With after-hours trading, the investors can buy and sell stocks after the closing timings of the markets. The regular trading time of the New York Stock exchange and NASDAQ is from 9:30 am — 4 pm ET.
Such trading can be done in some brokerages even after the market closes. The advocates of this type of trade are fascinated with access to foreign market information and preferable timings according to their ease.
Starting your career as a stocks trader, you need to know when to trade without disturbing your regular schedule. So, in this article, we will discuss details of after-hours trading and which types of trades are restricted in those hours.
What is after-hours trading?
In this type of trading, a trader purchases or sells securities after the market closes. The standard time of the trading market is from 9:30 am to 4:00 pm Eastern time in both NYSE and NASDAQ. However, in the after-hours session, you can complete trades at any time between 4 pm-8 am ET.
By using electronic communication networks (ECN) for the extended hour’s sessions for trade, investors can match buyers and sellers without a traditional stock exchange. As a result, a relatively thin volume of financial deals takes place during this after-hour session.
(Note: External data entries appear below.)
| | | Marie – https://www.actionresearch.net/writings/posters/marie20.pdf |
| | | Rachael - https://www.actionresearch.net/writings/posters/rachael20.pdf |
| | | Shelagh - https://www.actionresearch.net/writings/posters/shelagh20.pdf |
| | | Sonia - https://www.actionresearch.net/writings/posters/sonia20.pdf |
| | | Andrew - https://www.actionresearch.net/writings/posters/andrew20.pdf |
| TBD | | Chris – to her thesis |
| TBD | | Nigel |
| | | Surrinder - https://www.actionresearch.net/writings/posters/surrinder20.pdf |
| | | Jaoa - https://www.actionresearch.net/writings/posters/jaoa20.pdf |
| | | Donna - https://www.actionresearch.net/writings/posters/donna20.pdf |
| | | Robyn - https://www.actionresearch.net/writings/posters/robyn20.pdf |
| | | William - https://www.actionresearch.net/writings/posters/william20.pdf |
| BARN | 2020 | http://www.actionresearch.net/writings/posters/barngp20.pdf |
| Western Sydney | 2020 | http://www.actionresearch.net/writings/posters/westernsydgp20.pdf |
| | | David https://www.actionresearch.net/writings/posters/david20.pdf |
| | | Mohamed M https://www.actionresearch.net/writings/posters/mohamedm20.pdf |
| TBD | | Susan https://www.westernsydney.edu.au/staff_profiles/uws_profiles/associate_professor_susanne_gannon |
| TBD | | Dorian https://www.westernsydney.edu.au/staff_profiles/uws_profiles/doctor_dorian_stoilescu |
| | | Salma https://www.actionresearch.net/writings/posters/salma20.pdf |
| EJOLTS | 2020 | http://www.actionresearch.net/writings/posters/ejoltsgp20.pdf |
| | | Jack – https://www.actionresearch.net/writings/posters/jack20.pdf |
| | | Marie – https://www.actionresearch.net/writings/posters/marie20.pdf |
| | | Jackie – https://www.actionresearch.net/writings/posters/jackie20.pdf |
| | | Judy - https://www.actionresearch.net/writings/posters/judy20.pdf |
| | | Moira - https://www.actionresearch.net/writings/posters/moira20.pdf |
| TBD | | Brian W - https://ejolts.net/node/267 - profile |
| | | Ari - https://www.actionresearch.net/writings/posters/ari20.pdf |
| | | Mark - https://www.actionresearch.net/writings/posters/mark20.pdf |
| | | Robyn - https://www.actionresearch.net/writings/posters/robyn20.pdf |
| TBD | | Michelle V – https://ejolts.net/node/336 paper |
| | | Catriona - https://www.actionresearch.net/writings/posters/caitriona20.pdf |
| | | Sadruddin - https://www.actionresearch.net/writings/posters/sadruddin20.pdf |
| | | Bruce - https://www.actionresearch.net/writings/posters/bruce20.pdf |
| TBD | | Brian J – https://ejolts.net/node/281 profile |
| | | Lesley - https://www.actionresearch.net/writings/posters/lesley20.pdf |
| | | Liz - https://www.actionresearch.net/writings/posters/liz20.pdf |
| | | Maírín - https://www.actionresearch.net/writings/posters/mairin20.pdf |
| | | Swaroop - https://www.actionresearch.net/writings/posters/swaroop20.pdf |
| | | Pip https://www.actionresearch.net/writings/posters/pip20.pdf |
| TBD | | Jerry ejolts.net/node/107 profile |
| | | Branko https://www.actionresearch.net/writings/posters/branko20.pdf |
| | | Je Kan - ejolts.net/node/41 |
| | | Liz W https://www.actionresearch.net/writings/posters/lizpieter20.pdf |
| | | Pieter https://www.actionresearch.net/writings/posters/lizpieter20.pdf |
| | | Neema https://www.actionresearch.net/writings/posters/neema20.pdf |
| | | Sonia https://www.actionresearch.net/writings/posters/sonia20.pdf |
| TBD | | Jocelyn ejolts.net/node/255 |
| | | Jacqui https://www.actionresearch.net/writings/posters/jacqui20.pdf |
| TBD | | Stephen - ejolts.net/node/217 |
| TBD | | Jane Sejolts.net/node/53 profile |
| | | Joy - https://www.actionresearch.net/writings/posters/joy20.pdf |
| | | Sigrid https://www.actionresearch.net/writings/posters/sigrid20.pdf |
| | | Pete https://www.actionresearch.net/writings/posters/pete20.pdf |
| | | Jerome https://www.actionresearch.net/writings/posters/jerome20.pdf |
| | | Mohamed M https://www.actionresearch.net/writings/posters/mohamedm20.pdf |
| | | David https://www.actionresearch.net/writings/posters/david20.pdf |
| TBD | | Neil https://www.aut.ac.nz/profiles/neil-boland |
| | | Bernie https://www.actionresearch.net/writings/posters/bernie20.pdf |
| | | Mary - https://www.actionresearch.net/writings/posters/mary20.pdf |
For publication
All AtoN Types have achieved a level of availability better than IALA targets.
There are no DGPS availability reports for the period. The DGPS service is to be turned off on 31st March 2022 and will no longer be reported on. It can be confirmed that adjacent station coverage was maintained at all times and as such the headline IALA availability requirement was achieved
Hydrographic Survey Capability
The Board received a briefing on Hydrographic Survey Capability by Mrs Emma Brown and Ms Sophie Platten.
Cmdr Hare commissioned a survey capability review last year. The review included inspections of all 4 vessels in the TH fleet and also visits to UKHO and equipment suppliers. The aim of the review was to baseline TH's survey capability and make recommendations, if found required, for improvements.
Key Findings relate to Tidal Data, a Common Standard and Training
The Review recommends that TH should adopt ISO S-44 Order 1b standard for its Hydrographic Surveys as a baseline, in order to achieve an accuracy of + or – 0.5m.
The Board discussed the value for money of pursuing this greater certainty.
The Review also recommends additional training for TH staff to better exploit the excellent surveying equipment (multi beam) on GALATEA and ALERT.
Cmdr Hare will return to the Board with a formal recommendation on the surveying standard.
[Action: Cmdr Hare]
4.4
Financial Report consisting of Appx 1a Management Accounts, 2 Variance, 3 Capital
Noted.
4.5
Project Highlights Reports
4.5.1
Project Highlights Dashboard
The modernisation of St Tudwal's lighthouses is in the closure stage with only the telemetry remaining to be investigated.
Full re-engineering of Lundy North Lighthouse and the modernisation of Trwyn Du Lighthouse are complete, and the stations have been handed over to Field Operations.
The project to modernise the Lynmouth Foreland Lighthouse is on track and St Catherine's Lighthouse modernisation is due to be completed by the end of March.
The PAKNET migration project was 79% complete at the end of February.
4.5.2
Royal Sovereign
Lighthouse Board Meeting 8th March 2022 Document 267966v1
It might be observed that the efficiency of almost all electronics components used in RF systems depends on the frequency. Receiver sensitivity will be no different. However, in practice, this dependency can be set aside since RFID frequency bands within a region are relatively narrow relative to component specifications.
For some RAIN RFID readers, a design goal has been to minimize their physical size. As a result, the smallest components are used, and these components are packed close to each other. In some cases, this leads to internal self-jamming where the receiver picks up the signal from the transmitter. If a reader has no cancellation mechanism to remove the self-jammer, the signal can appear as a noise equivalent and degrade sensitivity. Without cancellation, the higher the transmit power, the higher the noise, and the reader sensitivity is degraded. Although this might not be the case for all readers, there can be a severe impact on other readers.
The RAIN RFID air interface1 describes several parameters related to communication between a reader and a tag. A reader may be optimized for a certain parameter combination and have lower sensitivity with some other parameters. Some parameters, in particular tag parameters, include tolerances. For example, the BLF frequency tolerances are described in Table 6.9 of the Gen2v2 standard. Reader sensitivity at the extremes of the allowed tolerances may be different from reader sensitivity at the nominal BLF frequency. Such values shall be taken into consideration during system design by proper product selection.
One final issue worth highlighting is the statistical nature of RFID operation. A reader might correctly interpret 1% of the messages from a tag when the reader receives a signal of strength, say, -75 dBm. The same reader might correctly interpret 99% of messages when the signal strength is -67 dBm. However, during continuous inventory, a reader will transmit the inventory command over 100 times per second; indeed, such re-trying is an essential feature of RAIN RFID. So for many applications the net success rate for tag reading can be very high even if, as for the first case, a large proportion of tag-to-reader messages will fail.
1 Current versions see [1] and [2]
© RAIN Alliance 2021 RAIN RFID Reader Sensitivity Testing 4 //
Due to the slow activity during these times, there are usually few active traders. However, there can be spikes in volume if big economic news breaks or a company makes a big announcement.
Limit orders (LMT)
One type of LMT is selling or purchasing an asset at a specific price or even better. It may or may not get filled according to market conditions and the price set by the dealer. If they are filled, the selling price will always be as expected. Sometimes it is even more than expected.
Using an LMT means you’re willing to go to great lengths to get a good deal, but you don’t care about the order being fulfilled. What is better depends on whether the deal is to buy or sell.
Traders placing LMT at $70.50 or less would only receive stock fillings if the stock could be purchased at that price. So unless you find someone willing to sell that stock for less than $70.50, your brokerage will not execute the trade.
You would place an LMT to sell a stock at $70.50 or more if you wished to sell the stock for at least that amount. You would not be able to execute the deal unless someone else offered you $70.50 for the stock.
Trailing stop orders
To set stop and stop-limit orders, the market price should be the basis for it, or at a specific price can be its foundation. Both stop and stop-limits can be set at a specific price or set concerning the market price. The term “trailing stop” describes a stop-limit order or trailing stop-limit that varies with the market price. These transactions protect investors’ profit margins.
Suppose a trader bought a stock for $80. By the end of the week, the stock may have gone up to $83. In this case, the investor might set a trailing stop trade for sale at $2 below the market price. A trailing stop order to buy becomes a market order to sell the next day if the stock drops to $81, which locks in some profit for the trader. As a result, the trailing stop order trigger would become $83 if the stock price increased to $85 the next day.
According to market values, a dollar-cost or a percentage can determine the trigger price for trailing stop deals.
These are purchased or sold by a broker when a security reaches a specific price. These are designed to limit a security’s losses for an investor. An order becomes a market transaction when it falls below the stop price.
A trader can buy a stock and place a stop-loss deal 10% below the price of the stock. If the stock drops, it will be sold at market price, as the stop-loss order would be activated.
Which orders are not allowed in after-hours option trading?
It is noteworthy that investors may only place limit orders to buy and sell stocks in the after-hours session of markets. Orders are matched according to limit prices on the ECN. In addition, orders placed in such a way are valid only for that session. To buy the stock the following day, you will need to place another one when trading opens.
Main benefits of after-hours options trading
The popularity of odd-time investments among options investors is well-deserved. Among the advantages of post-session trading are:
To place trades, you don’t have to hide at your desk from your boss.
Such trading allows you to react to the news without being constrained by regular trading hours.
- Such trading can be risky due to volatility; however, prices can be more attractive.
- Traders who trade after hours stay informed. Foreign market developments influence US prices directly in many cases, so knowing what is happening there is crucial.
Main risks of after-hours options trading
You encounter several risks when you trade after hours, even though there are numerous benefits:
Uncertainty in price
Fewer venues can be compared when a market closes. This could lead to the price being inaccurate in the upcoming regular session.
Many times, you can’t trade your desired stocks during the after-hours trading session. However, due to low liquidity, trading costs can, unfortunately, increase.
Fill price is poor
Options traders may not have access to the best prices outside of market hours when trading outside of market hours. Therefore, trading after 4:00 reduces your chances of getting reasonable prices.
Such a trading style is possible and can assist you in actively reacting to financial reports and several other market information outside of regular market hours. It’s essential to investigate each brokerage before committing to one, but each is a little different.